Dans le Times, une cycliste suspendue pour deux ans s’exprime : « Quelle souffrance de regarder la finale de Wimbledon ». Mais il n’y a pas eu de différence de traitement : ce sont des cas différents.

Peu importe que l’ITIA (International Tennis Integrity Agency), à l’issue d’une enquête approfondie, soit parvenue à la conclusion que Sinner avait démontré l’origine de la substance interdite et que la violation était involontaire. Peu importe que le tribunal indépendant de Sports Resolutions ait jugé qu’il n’y avait ni faute ni négligence et, par conséquent, qu’il n’y avait pas lieu à disqualification, sur la base des faits et de l’application des règles. Et peu importe que, à la fin de tout cela, l’AMA ait renoncé à faire appel devant le TAS, convenant avec l’athlète d’une suspension de trois mois et reconnaissant que « Sinner n’avait pas l’intention de tricher et que son exposition au clostebol ne lui a procuré aucun avantage en termes de performances, celle-ci ayant eu lieu à son insu en raison de la négligence de certains membres de son entourage ». Tout cela n’a aucune importance pour la presse britannique, qui continue de semer le doute. Aujourd’hui, le Times a publié un article qui commence ainsi : « Lizzy Banks est émue aux larmes lorsqu’elle raconte avoir vu Jannik Sinner remporter la finale du simple masculin à Wimbledon ». Quel est le rapport entre le triomphe italien sur les courts londoniens et une ancienne cycliste professionnelle britannique ?
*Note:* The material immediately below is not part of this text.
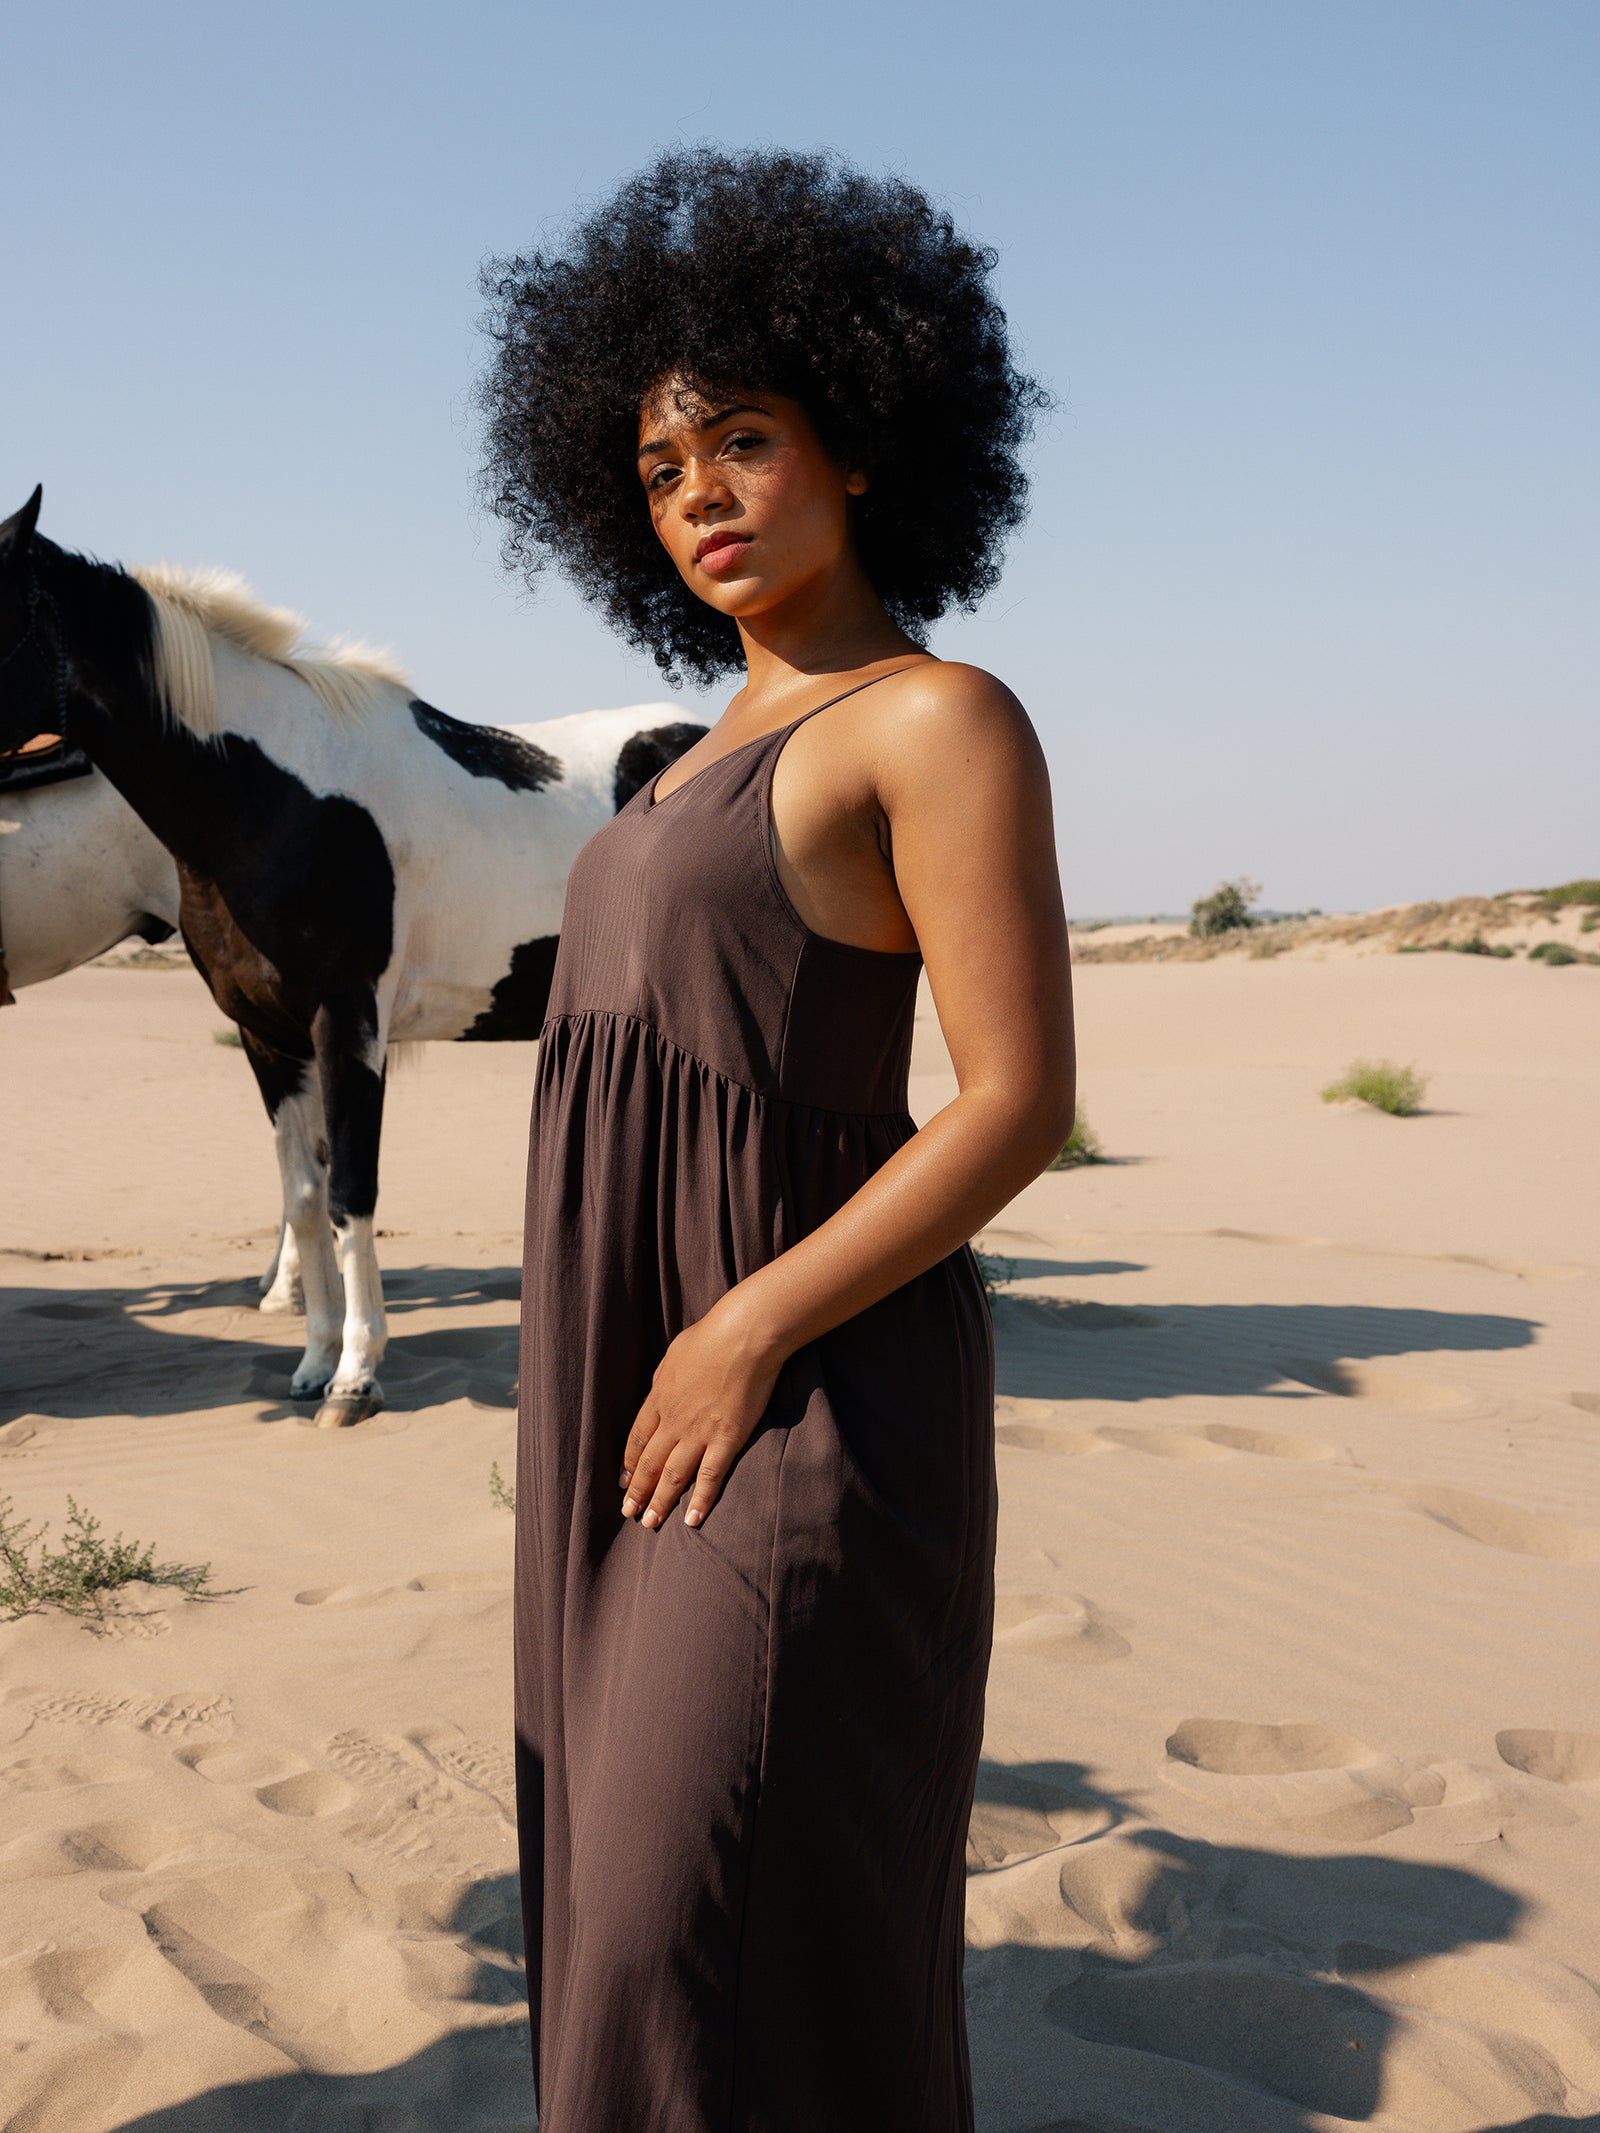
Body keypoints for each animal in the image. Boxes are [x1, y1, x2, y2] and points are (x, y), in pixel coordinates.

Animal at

Peu importe que l’ITIA (International Tennis Integrity Agency), à l’issue d’une enquête approfondie, soit parvenue à la conclusion que Sinner avait prouvé l’origine de la substance interdite et que la violation était involontaire. Peu importe que le tribunal indépendant de Sports Resolutions ait jugé qu’il n’y avait ni faute ni négligence et, par conséquent, qu’aucune disqualification ne devait être prononcée, sur la base des faits et de l’application des règles. Et peu importe que, à la fin de tout cela, l’AMA ait renoncé à faire appel devant le TAS, convenant avec l’athlète d’une suspension de trois mois et reconnaissant que « Sinner n’avait pas l’intention de tricher et que son exposition au clostebol ne lui a procuré aucun avantage en termes de performances, celle-ci ayant eu lieu à son insu en raison de la négligence de certains membres de son entourage ». Tout cela n’a aucune importance pour la presse britannique, qui continue de semer le doute. Aujourd’hui, le Times a publié un article qui commence ainsi : « Lizzy Banks est émue aux larmes lorsqu’elle raconte avoir vu Jannik Sinner remporter la finale du simple masculin à Wimbledon ». Quel est le rapport entre le triomphe italien sur les pelouses londoniennes et une ancienne cycliste professionnelle britannique ?

différences—  En 2023, Banks a été contrôlée positive à un test urinaire pour la présence d’un diurétique (chlorthalidone), expliquant, avec l’aide d’une enquête, que l’un des médicaments qu’elle prenait habituellement avait été contaminé lors de sa fabrication. L’Ukad (l’agence britannique de lutte contre le dopage) l’a crue, mais pas l’AMA, qui a obtenu il y a quelques mois une décision de culpabilité du TAS. Une procédure longue et éprouvante pour la cycliste, mais Sinner n’a bénéficié d’aucun favoritisme. Son équipe juridique, au moment du contrôle positif, a immédiatement fait appel, démontrant que l’athlète n’avait pas pris volontairement du clostebol et reconstituant avec précision la chaîne des événements : Jannik a ainsi pu éviter la suspension préventive. Dès le début, les deux affaires ont donc pris des chemins différents. Et lorsque l’accord à l’amiable a mis un terme à l’affaire, le responsable de la communication de l’AMA, James Fitzgerald, a précisé dans la presse : « Les faits de cette affaire étaient vraiment uniques et différents des autres affaires concernant l’administration par le personnel d’encadrement de l’athlète. En effet, il ne s’agissait pas d’une administration directe par l’entourage de l’athlète, mais d’une absorption transdermique, car le masseur de l’athlète (à l’insu de ce dernier) avait traité une coupure au doigt avec un produit contenant du clostebol. Après un examen approfondi du cas, l’AMA a vérifié et convenu que le scénario présenté par l’athlète était scientifiquement plausible et bien documenté. Compte tenu, en particulier, du niveau de gravité de la violation, compte tenu des faits spécifiques, l’AMA a estimé qu’une sanction de 12 mois serait excessivement sévère. Amen.